Italian television presenter

Piero Chiambretti (born 30 May 1956) is an Italian television presenter.

==Biography==
Born on 30 May 1956 in Aosta to Felicita Chiambretti, an 18-year-old single mother, he grew up in Turin. He later moved to Bologna, where he studied Arts, Music and Entertainment. During his studies, Chiambretti also presented some cabaret shows and worked as a tourist resort entertainer.

His first TV appearance was in 1977 when he co-presented the show Non siamo gazzose with Erik Colombardo, aired by Grp, a local TV channel broadcast in Piedmont only. In 1982, he started working in RAI, appearing in some shows for kids. Starting from 1988, he was part of the cast of the TV show Va Pensiero, broadcast by Rai 3. This experience allowed him to receive a Telegatto for Revelation of the Year.

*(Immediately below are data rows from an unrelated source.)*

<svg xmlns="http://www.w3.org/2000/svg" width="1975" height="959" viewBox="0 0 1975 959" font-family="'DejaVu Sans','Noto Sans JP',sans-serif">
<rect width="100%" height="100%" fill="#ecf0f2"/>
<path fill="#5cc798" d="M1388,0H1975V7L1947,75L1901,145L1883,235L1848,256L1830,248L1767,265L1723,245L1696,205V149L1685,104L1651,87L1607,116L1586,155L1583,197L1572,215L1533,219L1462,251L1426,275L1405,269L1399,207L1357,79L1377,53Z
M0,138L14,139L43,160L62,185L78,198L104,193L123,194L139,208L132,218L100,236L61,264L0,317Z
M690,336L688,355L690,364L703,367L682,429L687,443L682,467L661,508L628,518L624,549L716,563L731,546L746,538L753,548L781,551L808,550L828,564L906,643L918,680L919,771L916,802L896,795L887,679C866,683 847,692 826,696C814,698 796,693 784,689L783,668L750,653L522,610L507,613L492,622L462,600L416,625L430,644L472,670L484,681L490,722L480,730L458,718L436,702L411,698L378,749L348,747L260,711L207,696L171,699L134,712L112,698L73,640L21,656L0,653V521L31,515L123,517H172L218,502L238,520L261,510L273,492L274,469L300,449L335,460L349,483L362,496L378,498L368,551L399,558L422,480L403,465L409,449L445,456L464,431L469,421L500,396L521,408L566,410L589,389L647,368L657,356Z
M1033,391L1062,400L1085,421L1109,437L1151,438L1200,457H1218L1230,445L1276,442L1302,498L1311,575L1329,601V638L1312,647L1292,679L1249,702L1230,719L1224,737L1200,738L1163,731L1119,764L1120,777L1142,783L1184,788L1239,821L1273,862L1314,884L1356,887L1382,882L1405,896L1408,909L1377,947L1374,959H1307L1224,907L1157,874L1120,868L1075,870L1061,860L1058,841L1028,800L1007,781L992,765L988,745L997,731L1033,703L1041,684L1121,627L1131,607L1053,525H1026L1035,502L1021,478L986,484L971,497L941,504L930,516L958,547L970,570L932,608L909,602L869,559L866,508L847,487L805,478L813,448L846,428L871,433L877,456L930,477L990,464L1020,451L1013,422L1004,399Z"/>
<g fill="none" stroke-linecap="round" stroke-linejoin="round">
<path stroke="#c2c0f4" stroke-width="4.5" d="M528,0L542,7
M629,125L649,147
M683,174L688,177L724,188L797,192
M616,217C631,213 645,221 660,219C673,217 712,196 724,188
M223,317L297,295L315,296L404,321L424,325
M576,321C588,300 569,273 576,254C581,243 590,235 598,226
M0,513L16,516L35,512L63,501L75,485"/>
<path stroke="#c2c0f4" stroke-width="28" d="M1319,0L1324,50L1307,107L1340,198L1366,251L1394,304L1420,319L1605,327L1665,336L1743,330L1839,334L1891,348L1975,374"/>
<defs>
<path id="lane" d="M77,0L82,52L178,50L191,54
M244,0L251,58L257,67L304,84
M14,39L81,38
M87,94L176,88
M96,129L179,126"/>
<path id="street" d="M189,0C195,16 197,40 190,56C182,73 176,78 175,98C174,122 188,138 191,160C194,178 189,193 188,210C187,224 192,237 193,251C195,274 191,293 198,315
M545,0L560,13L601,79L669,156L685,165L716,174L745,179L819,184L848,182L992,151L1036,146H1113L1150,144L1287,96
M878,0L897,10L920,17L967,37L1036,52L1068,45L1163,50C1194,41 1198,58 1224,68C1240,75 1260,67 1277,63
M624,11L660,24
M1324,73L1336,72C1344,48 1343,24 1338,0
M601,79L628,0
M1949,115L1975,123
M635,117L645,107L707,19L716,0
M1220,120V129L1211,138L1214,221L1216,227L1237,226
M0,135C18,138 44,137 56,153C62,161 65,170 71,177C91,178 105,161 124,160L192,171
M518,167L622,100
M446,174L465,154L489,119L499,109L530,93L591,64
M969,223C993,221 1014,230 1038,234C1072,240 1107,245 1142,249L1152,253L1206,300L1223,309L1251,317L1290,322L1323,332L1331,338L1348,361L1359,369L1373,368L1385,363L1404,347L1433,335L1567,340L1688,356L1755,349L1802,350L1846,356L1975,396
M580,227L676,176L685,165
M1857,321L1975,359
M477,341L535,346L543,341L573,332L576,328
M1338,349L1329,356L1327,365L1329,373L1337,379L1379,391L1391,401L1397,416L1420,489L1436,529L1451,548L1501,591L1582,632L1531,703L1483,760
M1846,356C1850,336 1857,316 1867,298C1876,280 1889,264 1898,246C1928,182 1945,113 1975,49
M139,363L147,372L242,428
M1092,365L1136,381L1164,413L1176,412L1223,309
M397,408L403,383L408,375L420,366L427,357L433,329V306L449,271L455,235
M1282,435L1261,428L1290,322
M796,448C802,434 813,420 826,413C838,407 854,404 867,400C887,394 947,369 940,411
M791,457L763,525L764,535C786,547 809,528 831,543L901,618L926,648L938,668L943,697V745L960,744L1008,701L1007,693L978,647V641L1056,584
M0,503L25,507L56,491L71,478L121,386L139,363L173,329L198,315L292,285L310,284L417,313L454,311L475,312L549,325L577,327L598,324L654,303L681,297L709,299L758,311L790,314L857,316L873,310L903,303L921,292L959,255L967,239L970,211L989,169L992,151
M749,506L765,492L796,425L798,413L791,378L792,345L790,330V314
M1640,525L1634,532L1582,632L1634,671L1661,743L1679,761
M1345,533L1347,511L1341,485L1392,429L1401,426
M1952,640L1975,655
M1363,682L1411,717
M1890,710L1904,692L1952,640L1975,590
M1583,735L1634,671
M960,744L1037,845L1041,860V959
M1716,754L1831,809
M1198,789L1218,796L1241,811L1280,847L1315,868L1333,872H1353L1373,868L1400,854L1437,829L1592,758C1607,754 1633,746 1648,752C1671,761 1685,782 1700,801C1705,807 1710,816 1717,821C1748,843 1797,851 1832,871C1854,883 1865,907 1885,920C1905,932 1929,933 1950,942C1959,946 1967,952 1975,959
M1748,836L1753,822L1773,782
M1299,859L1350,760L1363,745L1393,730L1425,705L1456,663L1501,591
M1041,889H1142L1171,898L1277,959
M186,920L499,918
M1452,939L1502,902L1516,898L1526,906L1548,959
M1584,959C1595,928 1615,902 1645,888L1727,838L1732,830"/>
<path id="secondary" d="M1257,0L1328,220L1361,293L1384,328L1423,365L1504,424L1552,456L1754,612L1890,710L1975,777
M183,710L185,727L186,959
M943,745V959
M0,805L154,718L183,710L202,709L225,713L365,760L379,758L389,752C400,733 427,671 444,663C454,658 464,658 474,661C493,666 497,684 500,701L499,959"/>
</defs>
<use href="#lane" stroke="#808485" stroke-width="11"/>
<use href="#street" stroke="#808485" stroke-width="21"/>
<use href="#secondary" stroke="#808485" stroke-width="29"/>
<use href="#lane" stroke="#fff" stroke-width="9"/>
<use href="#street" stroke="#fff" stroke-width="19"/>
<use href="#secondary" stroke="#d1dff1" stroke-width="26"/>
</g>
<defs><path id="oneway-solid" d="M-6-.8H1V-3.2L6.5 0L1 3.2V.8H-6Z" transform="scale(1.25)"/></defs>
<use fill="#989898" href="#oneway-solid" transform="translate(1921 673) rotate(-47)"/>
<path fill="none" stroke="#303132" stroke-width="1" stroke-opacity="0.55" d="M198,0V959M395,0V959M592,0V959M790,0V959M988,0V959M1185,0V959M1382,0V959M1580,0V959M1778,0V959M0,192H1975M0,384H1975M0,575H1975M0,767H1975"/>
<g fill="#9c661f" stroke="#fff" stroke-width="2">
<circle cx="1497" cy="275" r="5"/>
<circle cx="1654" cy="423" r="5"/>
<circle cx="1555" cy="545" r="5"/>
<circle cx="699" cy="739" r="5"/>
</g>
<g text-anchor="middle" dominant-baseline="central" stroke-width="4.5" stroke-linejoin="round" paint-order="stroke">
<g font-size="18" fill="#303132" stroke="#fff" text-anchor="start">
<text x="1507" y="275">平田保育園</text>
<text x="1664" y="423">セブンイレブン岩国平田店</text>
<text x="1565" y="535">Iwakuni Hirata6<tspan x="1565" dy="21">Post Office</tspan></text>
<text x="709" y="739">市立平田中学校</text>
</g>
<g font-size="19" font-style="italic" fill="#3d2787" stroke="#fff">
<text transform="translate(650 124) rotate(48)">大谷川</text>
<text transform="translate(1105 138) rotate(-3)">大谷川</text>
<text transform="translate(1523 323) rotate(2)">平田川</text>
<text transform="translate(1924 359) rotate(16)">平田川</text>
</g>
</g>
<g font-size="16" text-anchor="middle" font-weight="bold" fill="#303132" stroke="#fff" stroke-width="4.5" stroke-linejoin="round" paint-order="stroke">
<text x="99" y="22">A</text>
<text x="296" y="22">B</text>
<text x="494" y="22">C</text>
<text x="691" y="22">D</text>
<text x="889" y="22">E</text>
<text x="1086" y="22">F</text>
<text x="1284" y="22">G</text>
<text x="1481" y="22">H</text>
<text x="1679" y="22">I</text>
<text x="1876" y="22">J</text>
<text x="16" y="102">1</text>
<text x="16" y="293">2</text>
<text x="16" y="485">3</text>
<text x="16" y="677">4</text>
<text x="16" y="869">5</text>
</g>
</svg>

In 1997, Chiambretti was chosen as one of the presenters of the 47th Sanremo Music Festival, along with Mike Bongiorno and Valeria Marini. During the following year, he presented the DopoFestival, a show aired immediately after each night of the Sanremo Music Festival, featuring comments about the televised song contest. In 2002, he created a new TV show, Chiambretti c'è, together with Gianni Boncompagni. After being excluded from RAI, Chiambretti, assisted by the showgirl Sylvie Lubamba, presented the show Markette – tutto fa brodo in TV on the channel La7. After returning to the DopoFestival in 2007, he presented the Sanremo Music Festival once again in 2008, with Pippo Baudo.

Chiambretti later started to work for Italian television company Mediaset, presenting shows including Chiambretti Night, Chiambretti Supermarket and Striscia la Notizia.

On 17 March 2020 Chiambretti tested positive for coronavirus.